Data records
=== Section Start ===
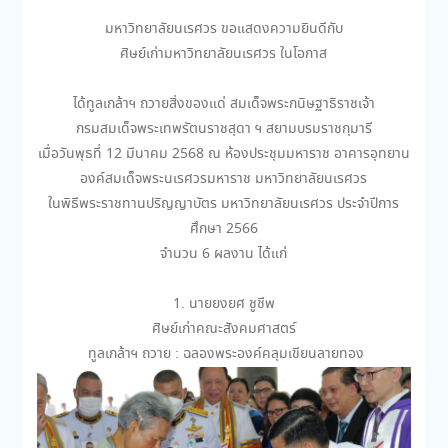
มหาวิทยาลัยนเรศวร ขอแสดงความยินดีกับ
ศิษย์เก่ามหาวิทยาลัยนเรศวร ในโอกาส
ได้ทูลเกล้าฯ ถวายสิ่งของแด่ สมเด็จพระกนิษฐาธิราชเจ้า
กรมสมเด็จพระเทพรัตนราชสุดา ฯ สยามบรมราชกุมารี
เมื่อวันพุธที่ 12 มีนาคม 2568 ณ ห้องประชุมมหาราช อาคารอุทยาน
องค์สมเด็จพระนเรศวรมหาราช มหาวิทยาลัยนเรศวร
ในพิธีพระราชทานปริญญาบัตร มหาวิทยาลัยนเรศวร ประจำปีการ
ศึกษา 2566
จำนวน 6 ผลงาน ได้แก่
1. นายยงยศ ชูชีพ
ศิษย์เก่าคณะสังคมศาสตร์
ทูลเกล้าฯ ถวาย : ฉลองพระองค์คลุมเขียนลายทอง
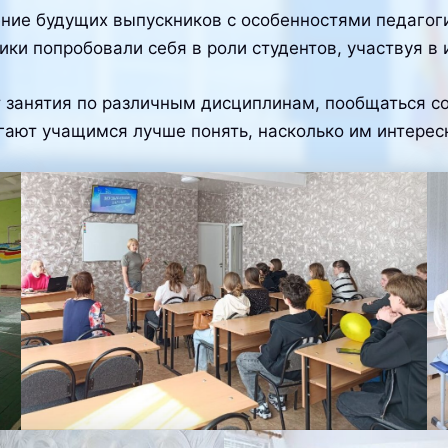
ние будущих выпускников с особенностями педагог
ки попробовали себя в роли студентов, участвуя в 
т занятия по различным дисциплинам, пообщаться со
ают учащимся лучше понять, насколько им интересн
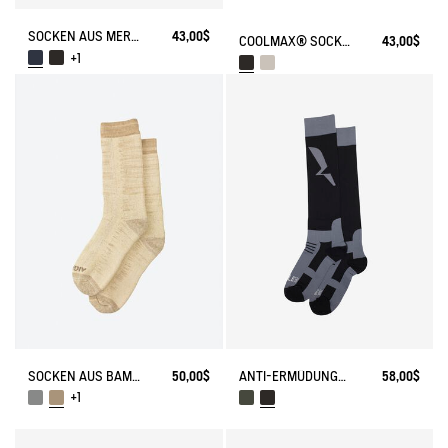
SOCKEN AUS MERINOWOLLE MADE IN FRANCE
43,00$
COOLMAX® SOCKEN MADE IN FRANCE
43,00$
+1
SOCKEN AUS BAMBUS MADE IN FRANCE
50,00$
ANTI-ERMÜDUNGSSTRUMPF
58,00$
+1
=== Section End ===
=== Section Start ===
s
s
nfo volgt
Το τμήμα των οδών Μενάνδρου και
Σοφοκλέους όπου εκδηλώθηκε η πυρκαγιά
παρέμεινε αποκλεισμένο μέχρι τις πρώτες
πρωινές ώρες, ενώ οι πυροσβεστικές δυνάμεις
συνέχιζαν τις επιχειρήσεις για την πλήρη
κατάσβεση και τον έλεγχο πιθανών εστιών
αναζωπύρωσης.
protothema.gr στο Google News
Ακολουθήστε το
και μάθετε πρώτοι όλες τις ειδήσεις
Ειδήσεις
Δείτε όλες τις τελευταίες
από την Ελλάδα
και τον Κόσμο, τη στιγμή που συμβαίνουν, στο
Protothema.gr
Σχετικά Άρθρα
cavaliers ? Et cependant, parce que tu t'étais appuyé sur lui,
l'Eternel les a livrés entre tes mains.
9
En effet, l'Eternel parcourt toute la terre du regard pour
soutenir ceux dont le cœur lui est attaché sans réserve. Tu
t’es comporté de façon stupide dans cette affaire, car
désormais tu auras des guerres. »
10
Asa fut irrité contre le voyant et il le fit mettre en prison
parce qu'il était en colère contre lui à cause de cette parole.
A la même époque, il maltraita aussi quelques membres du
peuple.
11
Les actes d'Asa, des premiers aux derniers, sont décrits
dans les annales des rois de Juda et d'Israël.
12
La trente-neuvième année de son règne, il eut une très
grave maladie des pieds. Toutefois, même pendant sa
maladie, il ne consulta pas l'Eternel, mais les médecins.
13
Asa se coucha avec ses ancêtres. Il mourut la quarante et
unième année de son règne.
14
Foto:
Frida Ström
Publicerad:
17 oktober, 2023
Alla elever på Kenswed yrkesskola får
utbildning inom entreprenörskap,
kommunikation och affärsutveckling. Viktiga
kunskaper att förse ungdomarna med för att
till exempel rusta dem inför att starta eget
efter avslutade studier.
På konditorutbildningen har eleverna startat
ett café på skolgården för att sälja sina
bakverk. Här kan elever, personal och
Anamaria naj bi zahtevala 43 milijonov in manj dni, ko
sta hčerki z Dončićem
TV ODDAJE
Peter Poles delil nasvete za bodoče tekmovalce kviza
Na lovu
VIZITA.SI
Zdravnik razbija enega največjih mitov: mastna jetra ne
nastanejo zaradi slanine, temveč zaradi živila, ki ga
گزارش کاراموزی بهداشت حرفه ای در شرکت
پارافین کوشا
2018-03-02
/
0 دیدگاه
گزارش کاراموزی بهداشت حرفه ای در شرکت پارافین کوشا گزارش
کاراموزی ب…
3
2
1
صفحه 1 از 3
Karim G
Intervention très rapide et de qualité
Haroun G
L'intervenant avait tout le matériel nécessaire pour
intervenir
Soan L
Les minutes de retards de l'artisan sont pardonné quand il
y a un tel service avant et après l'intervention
=== Section End ===
### [Instructions for the task]
Copy word for word the stretch of entries above from the line that has "maladie, il ne" through the line that has "y a un tel service", both ends included, and nothing outside it.

### [Final answer]
maladie, il ne consulta pas l'Eternel, mais les médecins.
13
Asa se coucha avec ses ancêtres. Il mourut la quarante et
unième année de son règne.
14
Foto:
Frida Ström
Publicerad:
17 oktober, 2023
Alla elever på Kenswed yrkesskola får
utbildning inom entreprenörskap,
kommunikation och affärsutveckling. Viktiga
kunskaper att förse ungdomarna med för att
till exempel rusta dem inför att starta eget
efter avslutade studier.
På konditorutbildningen har eleverna startat
ett café på skolgården för att sälja sina
bakverk. Här kan elever, personal och
Anamaria naj bi zahtevala 43 milijonov in manj dni, ko
sta hčerki z Dončićem
TV ODDAJE
Peter Poles delil nasvete za bodoče tekmovalce kviza
Na lovu
VIZITA.SI
Zdravnik razbija enega največjih mitov: mastna jetra ne
nastanejo zaradi slanine, temveč zaradi živila, ki ga
گزارش کاراموزی بهداشت حرفه ای در شرکت
پارافین کوشا
2018-03-02
/
0 دیدگاه
گزارش کاراموزی بهداشت حرفه ای در شرکت پارافین کوشا گزارش
کاراموزی ب…
3
2
1
صفحه 1 از 3
Karim G
Intervention très rapide et de qualité
Haroun G
L'intervenant avait tout le matériel nécessaire pour
intervenir
Soan L
Les minutes de retards de l'artisan sont pardonné quand il
y a un tel service avant et après l'intervention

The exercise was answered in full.